Simon-Pier Lemelin : L’oeuvre orignal
Simon-Pier Lemelin est le premier artiste de la maîtrise en arts de l’UQAC à voir les portes de la Pulperie s’ouvrir à son art. Un premier pas concluant qui encouragera certainement à réitérer l’expérience.
D’esthétique moins ludique que son précédent projet présenté à Séquence, l’actuelle exposition de Simon-Pier Lemelin, sise entre les murs de la Pulperie, offre certainement un travail tout aussi léché. Avec Lemelin, tout est à sa place, l’art n’est pas une question de hasard.
Dans l’exposition intitulée Principe immatériel vital, la chasse et la pêche sont présentées par l’artiste comme les symboles de rapports spirituels à la vie et au réel. Les techniques servant aux sportifs à leurrer une proie sont autant d’interpellations pour atteindre une réalité fugitive qu’on cherche à observer ou capturer. Ainsi, l’artiste devient prédateur d’une réalité à laquelle l’accès n’est jamais total ni immédiat, une distance abstraite ou symbolique séparant l’homme de sa spiritualité, ou de lui-même. Cette distance inaliénable qu’impose toute lecture de notre environnement nous place dans un rapport au réel qui n’est alors jamais plus que diffus. En effet, avec Lemelin, on n’a accès qu’au contour des choses, et même la technologie la plus moderne dont on trouve la trace dans ses tableaux – celle-là même à laquelle nous accordons tant de crédibilité dans notre société, qui donne parfois (à tort) cette impression d’une clarté et d’une précision jamais atteintes – ne révèle en fait que le tracé diffus d’un réel qui ne se donne pas à voir, qui reste la plupart du temps caché, ignoré. Comme l’animal, maître du camouflage, la vérité a tôt fait de nous glisser entre les doigts, de se dérober à notre regard.

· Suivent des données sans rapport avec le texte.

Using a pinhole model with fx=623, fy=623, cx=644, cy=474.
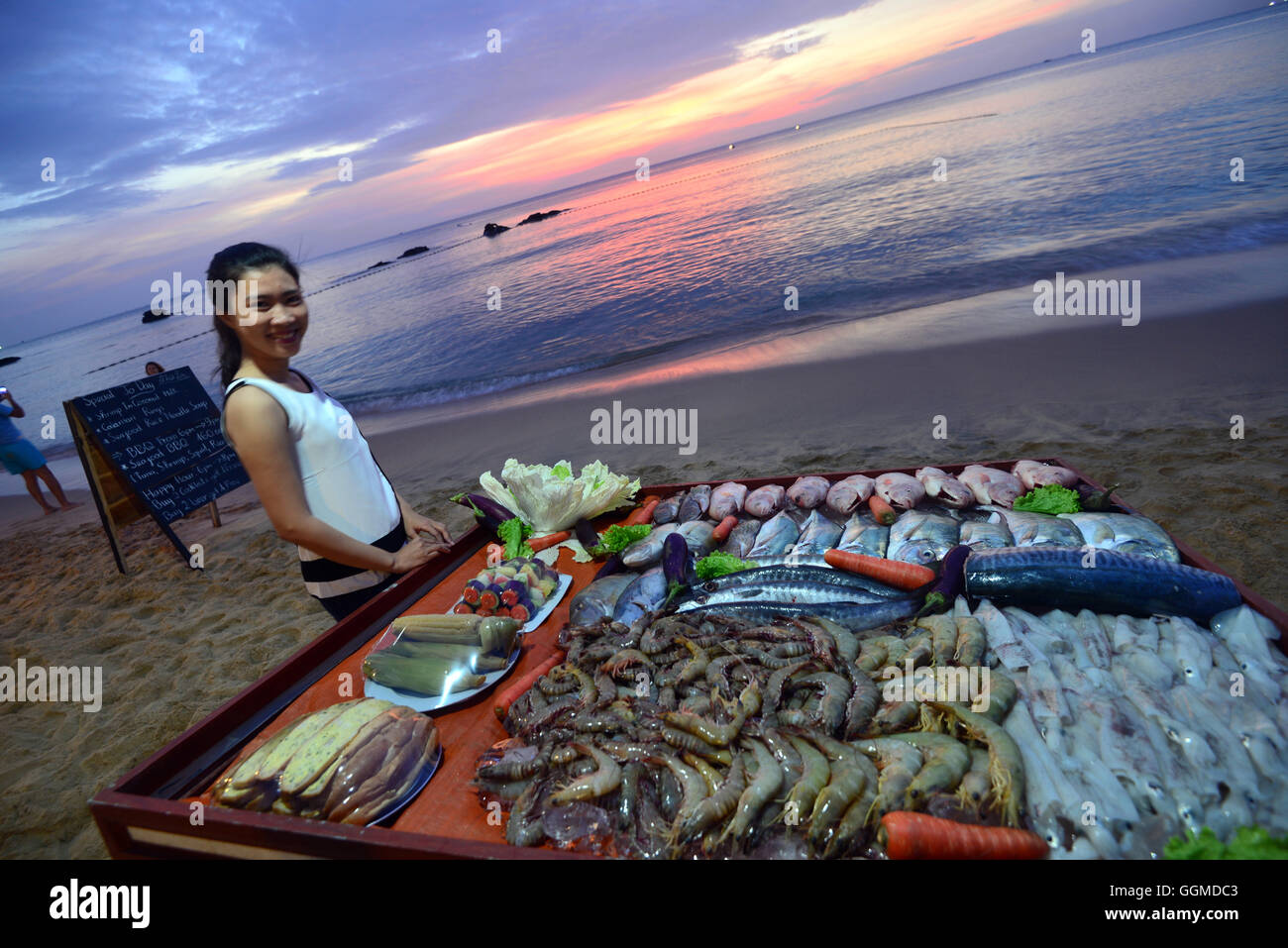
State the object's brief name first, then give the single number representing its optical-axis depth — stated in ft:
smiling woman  8.08
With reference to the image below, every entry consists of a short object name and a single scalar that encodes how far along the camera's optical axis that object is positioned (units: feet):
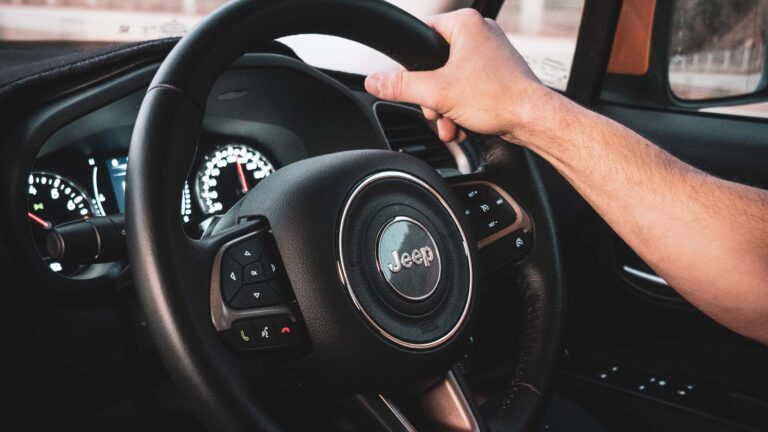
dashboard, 3.93
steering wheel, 2.53
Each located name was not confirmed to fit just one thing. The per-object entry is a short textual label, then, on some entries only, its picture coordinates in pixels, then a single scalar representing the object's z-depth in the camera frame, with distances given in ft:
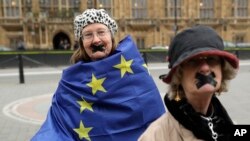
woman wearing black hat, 5.11
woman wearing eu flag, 9.08
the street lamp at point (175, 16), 129.51
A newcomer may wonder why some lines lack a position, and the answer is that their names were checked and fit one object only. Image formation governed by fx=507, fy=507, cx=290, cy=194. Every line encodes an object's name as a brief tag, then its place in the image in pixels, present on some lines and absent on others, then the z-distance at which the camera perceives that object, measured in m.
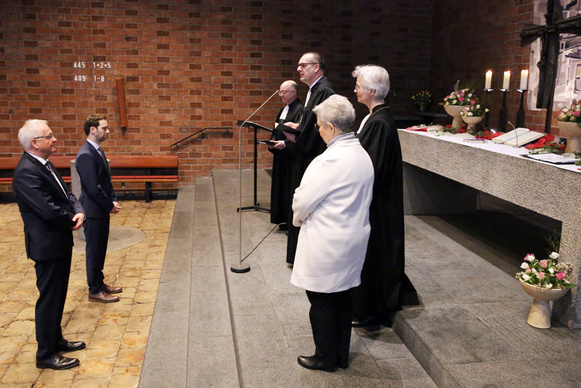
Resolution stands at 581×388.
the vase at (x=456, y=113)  4.93
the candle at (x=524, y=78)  4.50
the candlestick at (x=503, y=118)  5.50
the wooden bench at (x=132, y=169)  7.91
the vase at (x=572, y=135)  3.42
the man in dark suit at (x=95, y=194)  3.91
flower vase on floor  2.95
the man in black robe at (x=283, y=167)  5.25
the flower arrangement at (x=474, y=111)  4.64
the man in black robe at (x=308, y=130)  4.01
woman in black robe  3.04
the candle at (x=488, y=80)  4.64
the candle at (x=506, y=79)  4.52
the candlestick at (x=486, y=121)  6.82
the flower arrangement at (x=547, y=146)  3.57
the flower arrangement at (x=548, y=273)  2.94
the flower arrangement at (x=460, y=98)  4.87
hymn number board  7.92
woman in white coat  2.41
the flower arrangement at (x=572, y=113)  3.40
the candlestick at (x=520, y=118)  5.30
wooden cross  5.50
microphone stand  4.23
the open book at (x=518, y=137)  4.00
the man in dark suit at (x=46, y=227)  3.00
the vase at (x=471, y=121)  4.62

À l’orée de la pièce, un homme sombre, silhouette de lui-même, supporte mal sa tête d’orignal, qui semble disproportionnée. Comme si le poids de la spiritualité était trop lourd pour être supporté, témoignage muet et désarmant d’une société en perte de valeurs spirituelles. Les seules traces indélébiles que laissera l’entité esseulée sur le tertre sombre où il semble déambuler, ce sont celles qui se rapprochent le plus de sa vie spirituelle, des traces d’orignal, malgré un pas profondément humain.